Saturday, October 16, 2010

碧痕26 鬼子の誕生

26 鬼子の誕生
 「・・・お前らの学校ではマリヤ様が神霊に感じて孕んだということになってるじゃろうが、ミス・ケートさんがなんと頑張ってもあれだけは嘘じゃ。
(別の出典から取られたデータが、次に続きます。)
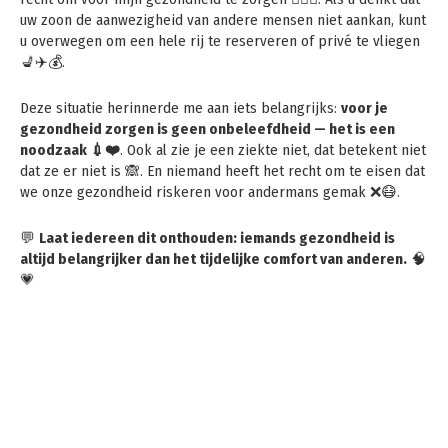
uw zoon de aanwezigheid van andere mensen niet aankan, kunt
u overwegen om een hele rij te reserveren of privé te vliegen
💺✈️💰.
Deze situatie herinnerde me aan iets belangrijks:
voor je
gezondheid zorgen is geen onbeleefdheid — het is een
noodzaak 💉❤️
. Ook al zie je een ziekte niet, dat betekent niet
dat ze er niet is 🙈. En niemand heeft het recht om te eisen dat
we onze gezondheid riskeren voor andermans gemak ❌😷.
💬
Laat iedereen dit onthouden: iemands gezondheid is
altijd belangrijker dan het tijdelijke comfort van anderen.
🧠
💗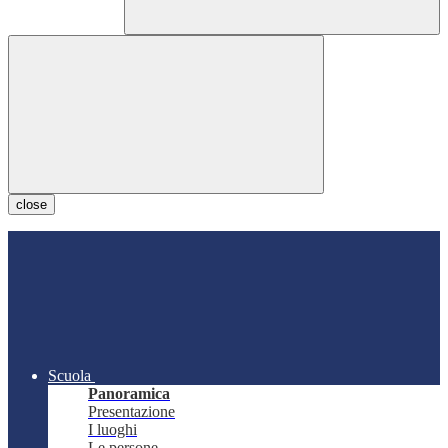
close
Scuola
Panoramica
Presentazione
I luoghi
Le persone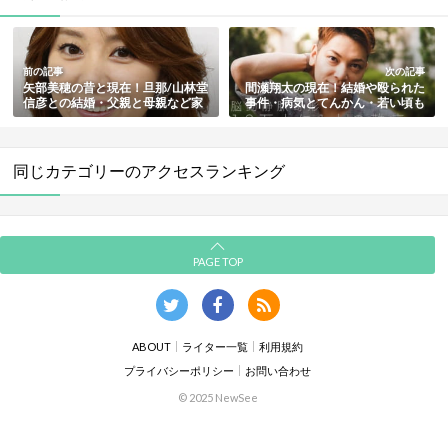
前の記事
次の記事
矢部美穂の昔と現在！旦那/山林堂
間瀬翔太の現在！結婚や殴られた
信彦との結婚・父親と母親など家
事件・病気とてんかん・若い頃も
族も総まとめ
総まとめ
同じカテゴリーのアクセスランキング
PAGE TOP
ABOUT
ライター一覧
利用規約
プライバシーポリシー
お問い合わせ
© 2025 NewSee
もっとも人間の社会生活にはあんな嘘が必要かも知れんて、昆虫の生活でも鳥の生活でもよく観察すると、嘘と名づけてよいかどうか疑問だが、ともかく最後の一カ所にあいまいなぼうっとしたものがあって、それが彼らの群居生活を円滑ならしめている・・・」(「若い人」石坂洋次郎)
 極まる最後の、曖昧にぼうっと霞がかかるところ、それは嘘なのではなく、消されていた嘘の気配が息づくところ、しかし、鎧われていた直しさこそは嘘(架空)なのであるから、この奇怪な擬態が解けるところなのであり、この擬態に打ち消されて疚しさとなって潜伏していたものは、嘘なのではなく、真偽、虚実の範疇が追いつかない媒体性である。受胎告知が何よりも嘘じみてしかも何よりも本当らしくゴーストがかかって迫るのは、真偽、虚実の範疇が暗礁に乗り上げたからであり、嘘の気配を消す擬態が解けて嘘としての直しさが剥き出しになったからである。具体の極は、ゴーストがかかってピンぼけであるが神通であり、その擬態としての伝達が生活を分業に於いて組織する。受胎告知のマリアが宙に浮かずに日々の生活に組み込まれるとすれば、それは、生贄であることを専ら引き受けて、人々は生贄であることを蜥蜴の尻尾のように切り離していられるからである。